**Aim of the exercise**
Return the listing word for word, as given.

***

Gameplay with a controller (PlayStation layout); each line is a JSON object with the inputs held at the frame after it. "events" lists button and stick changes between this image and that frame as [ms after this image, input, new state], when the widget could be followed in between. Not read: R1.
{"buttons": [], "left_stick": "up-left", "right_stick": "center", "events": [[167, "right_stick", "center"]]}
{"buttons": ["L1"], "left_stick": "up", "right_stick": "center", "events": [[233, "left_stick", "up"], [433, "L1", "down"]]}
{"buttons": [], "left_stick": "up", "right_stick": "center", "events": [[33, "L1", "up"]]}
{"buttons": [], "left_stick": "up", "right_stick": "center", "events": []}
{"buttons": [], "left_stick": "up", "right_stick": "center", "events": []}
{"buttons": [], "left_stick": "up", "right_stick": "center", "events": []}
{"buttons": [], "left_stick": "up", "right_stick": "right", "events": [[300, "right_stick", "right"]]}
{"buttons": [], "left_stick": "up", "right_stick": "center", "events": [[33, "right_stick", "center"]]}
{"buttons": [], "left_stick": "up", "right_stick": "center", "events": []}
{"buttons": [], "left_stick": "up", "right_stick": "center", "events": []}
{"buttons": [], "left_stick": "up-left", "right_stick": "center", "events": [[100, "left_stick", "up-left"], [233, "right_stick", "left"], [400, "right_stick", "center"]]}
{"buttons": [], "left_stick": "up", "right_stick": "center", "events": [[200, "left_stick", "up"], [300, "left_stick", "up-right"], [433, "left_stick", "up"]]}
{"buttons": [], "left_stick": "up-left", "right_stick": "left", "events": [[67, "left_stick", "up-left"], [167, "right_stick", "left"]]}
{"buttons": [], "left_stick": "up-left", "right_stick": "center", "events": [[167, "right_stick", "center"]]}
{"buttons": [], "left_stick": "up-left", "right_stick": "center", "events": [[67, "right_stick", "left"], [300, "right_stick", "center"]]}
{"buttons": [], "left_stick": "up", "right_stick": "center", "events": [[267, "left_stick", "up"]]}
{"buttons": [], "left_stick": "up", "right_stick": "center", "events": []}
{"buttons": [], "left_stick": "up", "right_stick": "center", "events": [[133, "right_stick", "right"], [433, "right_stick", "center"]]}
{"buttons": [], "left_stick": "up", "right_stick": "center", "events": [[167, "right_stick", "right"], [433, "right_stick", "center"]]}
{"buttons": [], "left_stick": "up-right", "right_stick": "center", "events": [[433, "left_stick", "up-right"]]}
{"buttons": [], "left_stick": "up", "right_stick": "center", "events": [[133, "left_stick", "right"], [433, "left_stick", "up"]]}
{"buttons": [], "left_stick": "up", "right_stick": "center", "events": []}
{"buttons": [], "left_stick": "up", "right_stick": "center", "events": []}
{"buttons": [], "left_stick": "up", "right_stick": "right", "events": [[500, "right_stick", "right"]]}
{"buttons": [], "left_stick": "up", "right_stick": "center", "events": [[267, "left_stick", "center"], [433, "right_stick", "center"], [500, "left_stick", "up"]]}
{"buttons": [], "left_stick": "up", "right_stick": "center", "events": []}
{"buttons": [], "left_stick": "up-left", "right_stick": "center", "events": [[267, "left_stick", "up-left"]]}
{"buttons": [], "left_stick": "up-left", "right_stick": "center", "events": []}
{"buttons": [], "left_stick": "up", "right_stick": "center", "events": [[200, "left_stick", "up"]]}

***

**Result of the task**
Gameplay with a controller (PlayStation layout); each line is a JSON object with the inputs held at the frame after it. "events" lists button and stick changes between this image and that frame as [ms after this image, input, new state], when the widget could be followed in between. Not read: R1.
{"buttons": [], "left_stick": "up-left", "right_stick": "center", "events": [[167, "right_stick", "center"]]}
{"buttons": ["L1"], "left_stick": "up", "right_stick": "center", "events": [[233, "left_stick", "up"], [433, "L1", "down"]]}
{"buttons": [], "left_stick": "up", "right_stick": "center", "events": [[33, "L1", "up"]]}
{"buttons": [], "left_stick": "up", "right_stick": "center", "events": []}
{"buttons": [], "left_stick": "up", "right_stick": "center", "events": []}
{"buttons": [], "left_stick": "up", "right_stick": "center", "events": []}
{"buttons": [], "left_stick": "up", "right_stick": "right", "events": [[300, "right_stick", "right"]]}
{"buttons": [], "left_stick": "up", "right_stick": "center", "events": [[33, "right_stick", "center"]]}
{"buttons": [], "left_stick": "up", "right_stick": "center", "events": []}
{"buttons": [], "left_stick": "up", "right_stick": "center", "events": []}
{"buttons": [], "left_stick": "up-left", "right_stick": "center", "events": [[100, "left_stick", "up-left"], [233, "right_stick", "left"], [400, "right_stick", "center"]]}
{"buttons": [], "left_stick": "up", "right_stick": "center", "events": [[200, "left_stick", "up"], [300, "left_stick", "up-right"], [433, "left_stick", "up"]]}
{"buttons": [], "left_stick": "up-left", "right_stick": "left", "events": [[67, "left_stick", "up-left"], [167, "right_stick", "left"]]}
{"buttons": [], "left_stick": "up-left", "right_stick": "center", "events": [[167, "right_stick", "center"]]}
{"buttons": [], "left_stick": "up-left", "right_stick": "center", "events": [[67, "right_stick", "left"], [300, "right_stick", "center"]]}
{"buttons": [], "left_stick": "up", "right_stick": "center", "events": [[267, "left_stick", "up"]]}
{"buttons": [], "left_stick": "up", "right_stick": "center", "events": []}
{"buttons": [], "left_stick": "up", "right_stick": "center", "events": [[133, "right_stick", "right"], [433, "right_stick", "center"]]}
{"buttons": [], "left_stick": "up", "right_stick": "center", "events": [[167, "right_stick", "right"], [433, "right_stick", "center"]]}
{"buttons": [], "left_stick": "up-right", "right_stick": "center", "events": [[433, "left_stick", "up-right"]]}
{"buttons": [], "left_stick": "up", "right_stick": "center", "events": [[133, "left_stick", "right"], [433, "left_stick", "up"]]}
{"buttons": [], "left_stick": "up", "right_stick": "center", "events": []}
{"buttons": [], "left_stick": "up", "right_stick": "center", "events": []}
{"buttons": [], "left_stick": "up", "right_stick": "right", "events": [[500, "right_stick", "right"]]}
{"buttons": [], "left_stick": "up", "right_stick": "center", "events": [[267, "left_stick", "center"], [433, "right_stick", "center"], [500, "left_stick", "up"]]}
{"buttons": [], "left_stick": "up", "right_stick": "center", "events": []}
{"buttons": [], "left_stick": "up-left", "right_stick": "center", "events": [[267, "left_stick", "up-left"]]}
{"buttons": [], "left_stick": "up-left", "right_stick": "center", "events": []}
{"buttons": [], "left_stick": "up", "right_stick": "center", "events": [[200, "left_stick", "up"]]}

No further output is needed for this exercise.